Cassini Spots New Images of Saturn Moon Enceladus

NASA’s Cassini spacecraft spots new images of Saturn’s moons Enceladus, Janus and Dione on March 27 and 28, 2012.

The new photos reveal the plume of water ice and vapor that springs from the south pole of Enceladus, which is Saturn’s sixth largest moon, as well as the pockmarked surface of Dione and the tiny oblong shape of Janus. Cassini made a close flyby of Enceladus on March 27, swooping within about 46 miles (74 kilometers) of the moon’s surface. This moon is one of the few known geologically active places outside Earth in the solar system. The flyby gave Cassini’s ion and neutral mass spectrometer an opportunity to taste the composition of the icy jets spewing from Enceladus’ south pole. The theory that an underground ocean of liquid water is powering this southern plume makes Enceladus a potential spot for the existence of extraterrestrial microbial life. After the Enceladus encounter, Cassini passed the small moon Janus with a closest approach distance of 27,000 miles (44,000 kilometers).

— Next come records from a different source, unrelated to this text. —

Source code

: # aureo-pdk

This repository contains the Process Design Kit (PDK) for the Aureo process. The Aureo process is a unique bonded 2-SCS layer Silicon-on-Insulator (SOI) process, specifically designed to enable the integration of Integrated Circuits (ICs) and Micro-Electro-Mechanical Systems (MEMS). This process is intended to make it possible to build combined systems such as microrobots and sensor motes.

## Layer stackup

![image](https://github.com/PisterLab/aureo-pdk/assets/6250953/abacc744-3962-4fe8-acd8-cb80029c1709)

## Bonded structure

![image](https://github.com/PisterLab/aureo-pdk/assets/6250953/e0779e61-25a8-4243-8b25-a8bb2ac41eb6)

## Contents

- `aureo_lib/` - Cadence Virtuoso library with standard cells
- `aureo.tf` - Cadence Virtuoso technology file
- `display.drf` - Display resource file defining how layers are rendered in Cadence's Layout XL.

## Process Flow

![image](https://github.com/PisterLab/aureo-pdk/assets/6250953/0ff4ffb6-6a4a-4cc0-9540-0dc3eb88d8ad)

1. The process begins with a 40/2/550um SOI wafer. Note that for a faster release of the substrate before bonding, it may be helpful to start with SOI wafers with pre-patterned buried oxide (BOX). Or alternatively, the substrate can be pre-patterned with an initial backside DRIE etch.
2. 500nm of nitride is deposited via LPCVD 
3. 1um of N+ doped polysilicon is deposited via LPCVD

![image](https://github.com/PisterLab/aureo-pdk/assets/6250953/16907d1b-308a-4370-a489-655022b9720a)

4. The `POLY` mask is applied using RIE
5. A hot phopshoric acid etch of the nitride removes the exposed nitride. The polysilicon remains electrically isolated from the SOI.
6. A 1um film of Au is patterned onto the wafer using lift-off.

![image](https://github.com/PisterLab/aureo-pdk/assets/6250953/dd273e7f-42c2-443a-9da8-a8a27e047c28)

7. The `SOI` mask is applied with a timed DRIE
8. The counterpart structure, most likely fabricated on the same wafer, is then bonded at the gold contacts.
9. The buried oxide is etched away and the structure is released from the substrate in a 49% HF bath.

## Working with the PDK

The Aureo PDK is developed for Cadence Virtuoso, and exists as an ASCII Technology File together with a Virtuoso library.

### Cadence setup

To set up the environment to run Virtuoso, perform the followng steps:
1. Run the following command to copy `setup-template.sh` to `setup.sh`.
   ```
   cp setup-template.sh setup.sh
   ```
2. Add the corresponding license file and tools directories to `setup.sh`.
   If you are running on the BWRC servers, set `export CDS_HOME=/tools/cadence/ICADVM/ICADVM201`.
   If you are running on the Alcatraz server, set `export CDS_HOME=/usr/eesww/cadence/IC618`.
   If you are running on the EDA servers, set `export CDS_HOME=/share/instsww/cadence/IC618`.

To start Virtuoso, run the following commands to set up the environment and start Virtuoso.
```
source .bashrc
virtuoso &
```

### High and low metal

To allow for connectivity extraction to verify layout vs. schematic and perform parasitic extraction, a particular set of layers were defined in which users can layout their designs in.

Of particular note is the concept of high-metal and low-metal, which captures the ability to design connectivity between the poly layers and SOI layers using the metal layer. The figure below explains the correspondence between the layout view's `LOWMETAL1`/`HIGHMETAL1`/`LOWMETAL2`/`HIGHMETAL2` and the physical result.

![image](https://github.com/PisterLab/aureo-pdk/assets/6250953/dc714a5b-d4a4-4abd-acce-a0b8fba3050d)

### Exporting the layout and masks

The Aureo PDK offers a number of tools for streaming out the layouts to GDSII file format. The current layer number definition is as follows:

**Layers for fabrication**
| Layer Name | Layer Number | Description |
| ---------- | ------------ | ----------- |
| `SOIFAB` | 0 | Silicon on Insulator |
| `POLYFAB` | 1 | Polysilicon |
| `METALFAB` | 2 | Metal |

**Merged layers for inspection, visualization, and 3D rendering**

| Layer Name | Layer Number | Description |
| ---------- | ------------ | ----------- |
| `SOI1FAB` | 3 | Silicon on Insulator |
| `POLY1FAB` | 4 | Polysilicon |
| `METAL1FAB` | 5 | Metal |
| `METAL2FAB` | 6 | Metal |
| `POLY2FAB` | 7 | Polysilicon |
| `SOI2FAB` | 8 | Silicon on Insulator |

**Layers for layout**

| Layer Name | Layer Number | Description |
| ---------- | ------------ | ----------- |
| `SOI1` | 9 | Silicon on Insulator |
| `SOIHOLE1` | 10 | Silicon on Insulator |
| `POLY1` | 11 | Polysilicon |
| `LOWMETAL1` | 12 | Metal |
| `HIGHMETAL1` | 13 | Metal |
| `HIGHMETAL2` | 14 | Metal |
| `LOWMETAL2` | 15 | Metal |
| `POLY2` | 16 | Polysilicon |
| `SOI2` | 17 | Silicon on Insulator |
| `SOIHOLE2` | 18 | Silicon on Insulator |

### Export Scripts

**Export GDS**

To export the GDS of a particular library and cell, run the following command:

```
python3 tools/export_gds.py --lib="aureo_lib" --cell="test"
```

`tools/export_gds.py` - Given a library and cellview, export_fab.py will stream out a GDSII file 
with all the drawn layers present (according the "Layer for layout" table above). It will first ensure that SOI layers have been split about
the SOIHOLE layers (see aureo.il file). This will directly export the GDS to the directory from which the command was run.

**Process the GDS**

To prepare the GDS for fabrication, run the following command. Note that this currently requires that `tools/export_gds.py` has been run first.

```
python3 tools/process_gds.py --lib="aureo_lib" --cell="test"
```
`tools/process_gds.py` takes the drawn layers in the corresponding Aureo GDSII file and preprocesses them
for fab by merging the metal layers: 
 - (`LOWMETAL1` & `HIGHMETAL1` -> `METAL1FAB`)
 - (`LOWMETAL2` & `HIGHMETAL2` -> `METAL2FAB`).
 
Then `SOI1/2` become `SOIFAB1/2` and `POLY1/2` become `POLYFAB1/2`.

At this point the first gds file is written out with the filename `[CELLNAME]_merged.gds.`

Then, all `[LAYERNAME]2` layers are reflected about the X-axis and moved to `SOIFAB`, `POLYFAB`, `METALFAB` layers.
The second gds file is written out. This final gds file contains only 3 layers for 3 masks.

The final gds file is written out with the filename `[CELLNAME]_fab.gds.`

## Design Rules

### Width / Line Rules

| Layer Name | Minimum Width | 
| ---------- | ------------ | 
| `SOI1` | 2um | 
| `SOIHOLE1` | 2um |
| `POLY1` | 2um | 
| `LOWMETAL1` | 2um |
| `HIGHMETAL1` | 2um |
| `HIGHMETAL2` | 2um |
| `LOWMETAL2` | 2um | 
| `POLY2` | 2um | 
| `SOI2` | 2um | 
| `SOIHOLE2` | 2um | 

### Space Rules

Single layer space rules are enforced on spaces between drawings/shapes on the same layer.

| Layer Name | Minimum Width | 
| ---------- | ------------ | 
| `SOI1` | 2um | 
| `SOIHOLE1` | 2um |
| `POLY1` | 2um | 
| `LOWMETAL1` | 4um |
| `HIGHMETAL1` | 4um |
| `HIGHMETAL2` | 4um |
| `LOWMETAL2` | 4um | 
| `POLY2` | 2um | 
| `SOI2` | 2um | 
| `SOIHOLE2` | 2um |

The planet was in the background in some of these views. Then, on March 28, Cassini neared the medium-sized Dione at about the same distance of 27,000 miles (44,000 kilometers). The probe was able to capture nine separate frames that mosaic together to illustrate the moon’s heavily cratered far side that faces away from Saturn in its orbit. Cassini is set to make its next Enceladus flyby in a little over two weeks, on April 14. The probe’s mission has been extended until at least 2017.